Sur le papier c'est magique.
1936 : le livre de l'amour sur fond de montée de l'abjection nazie. Solal, français, juif et haut-secrétaire dans une Société des Nations qui perd pied face aux massacres des éthiopiens par Mussolini, aux juifs obligés de se cacher pour prier dans des caves en Allemagne et en Pologne. Ariane, suisse, mariée mais qui tombe inexorablement amoureuse.
Evidemment, toute a puissance littéraire d'Albert Cohen n'y est pas, mais le livre est d'une telle richesse, d'une telle densité. Raul Ruiz aurait pu en faire une saga de quatre heures, et ça aurait pu devenir le nouveau Autant en emporte le vent, et mettre La beauté insolente de Jonathan Rhys Meyers et Natalia Vodianova au firmament des grands amants du cinéma. Lui cynique face au monde, rempli de doute quant à la pureté des femmes, désarçonné par la candeur authentique de cette femme, intègre et dévouée. Elle est piégée : finalement elle n'est pas un ange, et pour ça il la hait autant qu'il l'aime. Sur le papier, les pages de mon exemplaire lu et relu depuis des années, c'est magique. Sur la toile c'est raté. je ne trouve pas que ce soit les acteurs qui ratent le coche pour le coup. Leurs intentions collent au livre autant que possible. J'en veux surtout au traitement simplificateur du scénario et au montage.

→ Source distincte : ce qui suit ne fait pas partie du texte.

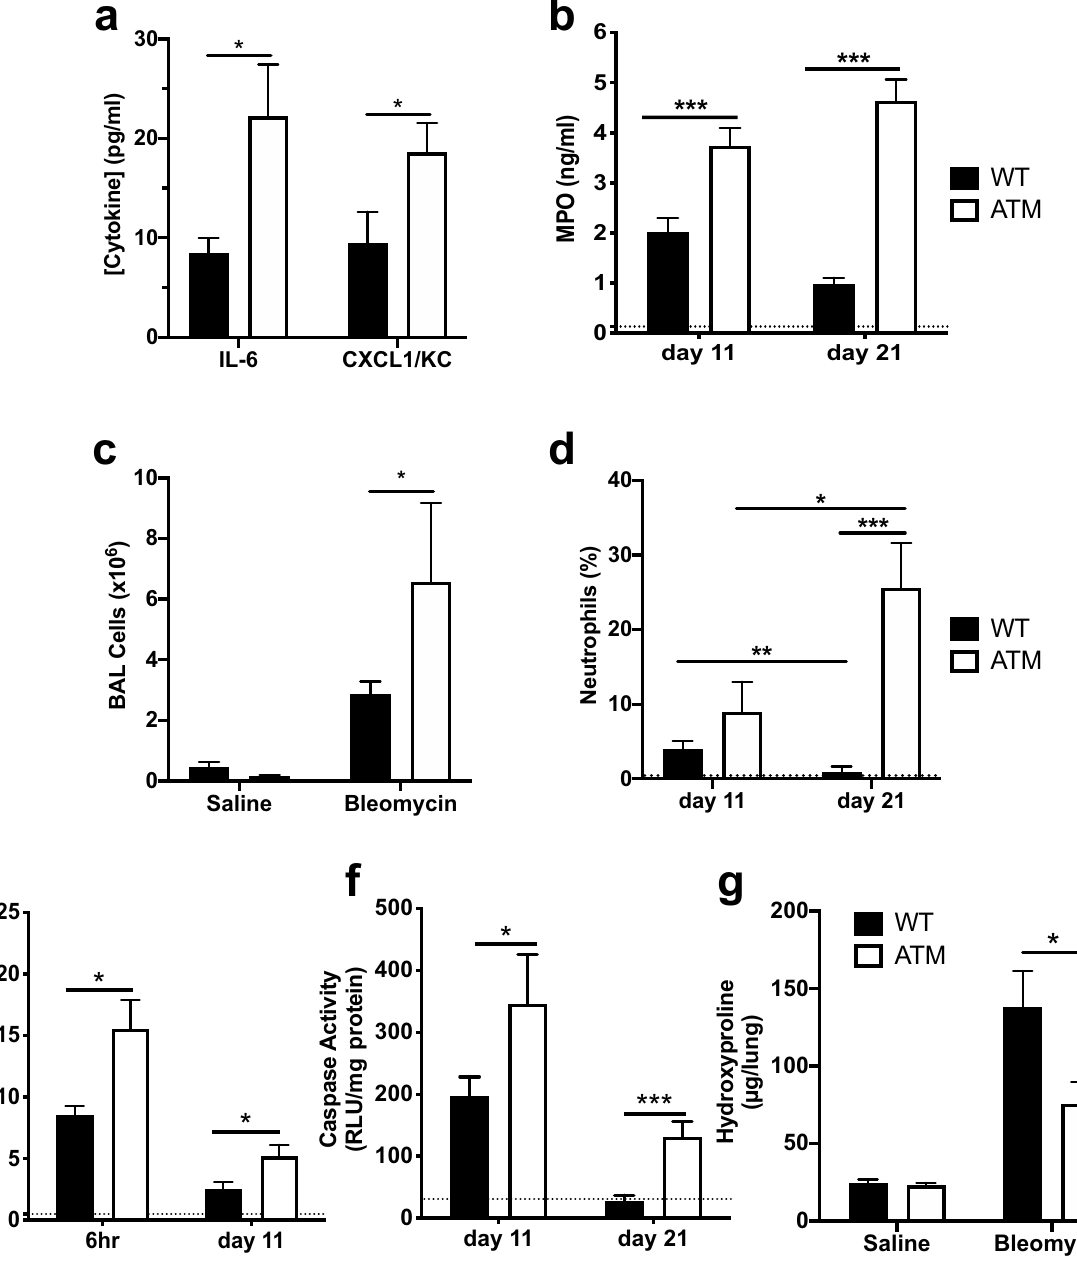
Figure 2. ATM-deficiency leads to exaggerated inflammatory responses and increased apoptosis in response to acute lung injury. ( a ) Levels (pg/mL) of the pro-inflammatory cytokine, IL-6, and the neutrophil attractant chemokine, KC/CXCL1, were quantitated in BAL supernatants from bleomycin treated WT and ATM-deficient mice at d21 by ELISA using mouse recombinant proteins as standards. ( b ) BAL myeloperoxidase levels (MPO, ng/mL) were assessed by ELISA at d11 and d21 post-bleomycin instillation. Dotted line, MPO levels in BAL fluid of saline-treated control animals. ( c ) Live BAL cells (× 10 6 ) were quantitated by counting using a hemocytometer and staining with the viability dye, Trypan Blue. Saline vs. bleomycin cell numbers: P ≤ 0.001 for WT; P ≤ 0.05 for ATM ∆/∆ . ( d ) Percentages of neutrophils in the BALs from WT and ATM ∆/∆ mice were assessed by flow cytometry at d11 and d21 post-bleomycin. dotted line, % neutrophils in control saline-instilled BALs. Number of animals for A-D: d11: WT, n = 11; ATM ∆/∆ , n = 8; d21: WT, n = 11; ATM ∆/∆ , n = 5. ( e ) Percentages of TUNEL positive cells in 10 arbitrarily selected microscopic fields of lung sections of WT and ATM deficient mice at 6 h and d11 post-bleomycin instillation were quantitated using ImageJ software in a blinded manner. Number of animals: 6 h: WT, n = 5; ATM ∆/∆ , n = 7; d11: WT, n = 10; ATM ∆/∆ , n = 10. Dotted line, % TUNEL + cells in control saline-instilled lungs. ( f ) Caspase 3/7 activity in lung homogenates from WT and ATM ∆/∆ mice at d11 and d21 post-bleomycin instillation was determined using a luminescence-based assay (Promega). Number of animals: d11: WT, n = 12; ATM ∆/∆ , n = 7; d21: WT, n = 10; ATM ∆/∆ , n = 8. Bars, mean ± SEM; *P ≤ 0.05; ***P ≤ 0.001. Dotted line, caspase activity in control saline-instilled lungs. ( g ) Levels of hydroxyproline (μg/ lung) were quantitated in lung homogenates using the acid hydrolysis Woessner method at d21 post-bleomycin. WT + saline, n = 6; WT + BLM, n = 11; ATM ∆/∆ + saline, n = 5; ATM ∆/∆ + BLM, n = 9; bars, mean ± SEM; *p ≤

Mais le montage du projet cinéma pour Belle du Seigneur a été un tel labyrinthe, étalé sur plus de 20 ans depuis que les droits ont été réservés ! Quelque part, un peu comme ces amants, on peut dire que le film a été maudit. L'oeuvre de toute une vie pour Glenio Bonder, réalisateur italien de courts métrages et de documentaires, qui a voulu que tout soit parfait pour le long métrage de sa vie (scénaristes de Benigni, Chef Op' des Harry Potter) mais qui fut frappé lui aussi par une maladie fatale alors que le film était encore en tournage.